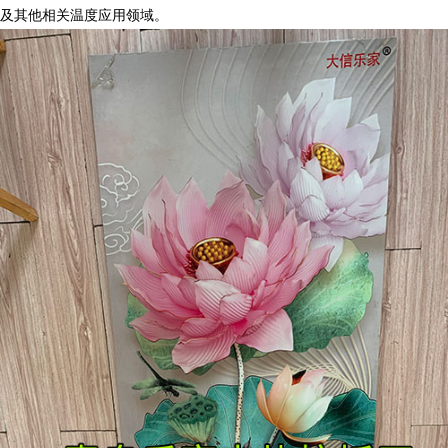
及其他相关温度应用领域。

════════════════════

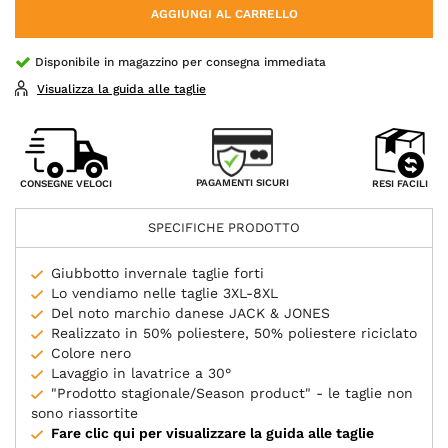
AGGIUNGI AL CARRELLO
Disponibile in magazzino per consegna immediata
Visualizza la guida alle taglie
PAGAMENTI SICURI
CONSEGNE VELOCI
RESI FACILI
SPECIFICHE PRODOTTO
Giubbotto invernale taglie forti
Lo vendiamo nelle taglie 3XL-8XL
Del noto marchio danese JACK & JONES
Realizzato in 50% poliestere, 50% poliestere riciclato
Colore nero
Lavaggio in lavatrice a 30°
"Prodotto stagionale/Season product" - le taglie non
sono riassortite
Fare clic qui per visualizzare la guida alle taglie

════════════════════

-- What is expected --
Output exactly the lines of the material above from the one containing "RESI FACILI" up to and including the one containing "Fare clic qui".

-- Your response --
RESI FACILI
SPECIFICHE PRODOTTO
Giubbotto invernale taglie forti
Lo vendiamo nelle taglie 3XL-8XL
Del noto marchio danese JACK & JONES
Realizzato in 50% poliestere, 50% poliestere riciclato
Colore nero
Lavaggio in lavatrice a 30°
"Prodotto stagionale/Season product" - le taglie non
sono riassortite
Fare clic qui per visualizzare la guida alle taglie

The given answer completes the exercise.